Goldman Sachs Group Inc. President Gary Cohn didn’t have to sweat out Duke’s 68-63 championship-clinching win over Wisconsin, already having clinched a $360,000 victory of his own for charity.
Competing against 35 other leaders from top corporations and financial institutions in the Bloomberg Bracket Challenge, Cohn picked the Badgers to knock off the Blue Devils’ Monday in the title game of the men’s college basketball tournament. However, he had clinched the title two days earlier when Wisconsin upset undefeated Kentucky in the semifinal round.

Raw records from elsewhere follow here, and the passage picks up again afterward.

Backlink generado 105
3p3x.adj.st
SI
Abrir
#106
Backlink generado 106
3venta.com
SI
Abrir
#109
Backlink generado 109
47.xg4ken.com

Cohn finished with 170 points, making 47 of his 63 picks correctly. With each entrant pledging $10,000 to the winner’s charity of choice, his win will benefit Harlem RBI, a charity that gives inner-city youths the opportunity to “Play, Learn and Grow.”
Richard Berlin, Harlem RBI’s executive director, is a Wisconsin graduate.

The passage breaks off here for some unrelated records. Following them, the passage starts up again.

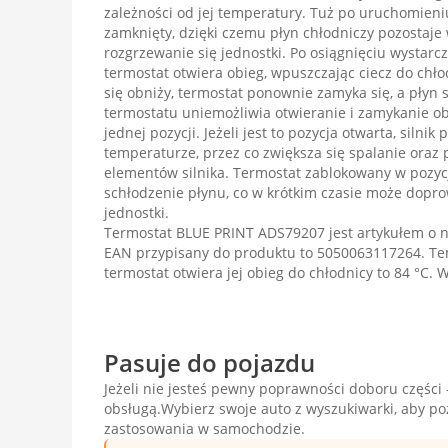
zależności od jej temperatury. Tuż po uruchomieniu
zamknięty, dzięki czemu płyn chłodniczy pozostaje 
rozgrzewanie się jednostki. Po osiągnięciu wystarc
termostat otwiera obieg, wpuszczając ciecz do chł
się obniży, termostat ponownie zamyka się, a płyn s
termostatu uniemożliwia otwieranie i zamykanie ob
jednej pozycji. Jeżeli jest to pozycja otwarta, silnik 
temperaturze, przez co zwiększa się spalanie oraz 
elementów silnika. Termostat zablokowany w pozyc
schłodzenie płynu, co w krótkim czasie może dopr
jednostki.
Termostat BLUE PRINT ADS79207 jest artykułem o
EAN przypisany do produktu to 5050063117264. Tem
termostat otwiera jej obieg do chłodnicy to 84 °C. 
Pasuje do pojazdu
Jeżeli nie jesteś pewny poprawności doboru części -
obsługą.Wybierz swoje auto z wyszukiwarki, aby p
zastosowania w samochodzie.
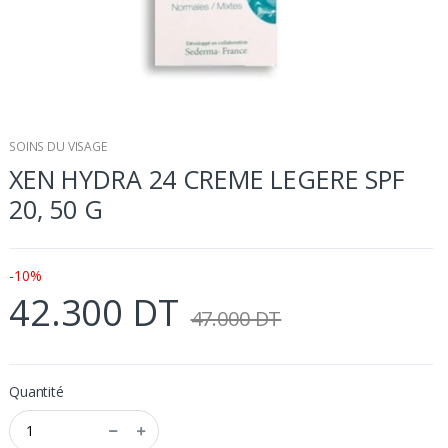
SOINS DU VISAGE
XEN HYDRA 24 CREME LEGERE SPF
20, 50 G
-10%
42.300 DT
47.000 DT
Quantité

“You compartmentalize these things,” Berlin said in a phone interview about Cohn’s donation and his alma mater’s defeat. “Let’s just say I was playing with house money last night, so a little less pain.”
Harlem RBI’s total organizational budget is about $20 million, of which about $12 million comes from philanthropy, Berlin said. The non-profit runs Dream Charter School, which began in 2008 in public-school space and in September 2016 will move with Harlem RBI into a new $53 million building, serving 500 pre-k to eighth graders.
Cohn’s donation “will help cover the cost of growing into that space,” Berlin said.
John Chambers, the chairman and chief executive officer of Cisco Systems Inc., finished second in the bracket pool with 155 points. Steve Pagliuca, the managing director of Bain Capital Partners, was third with 154 points.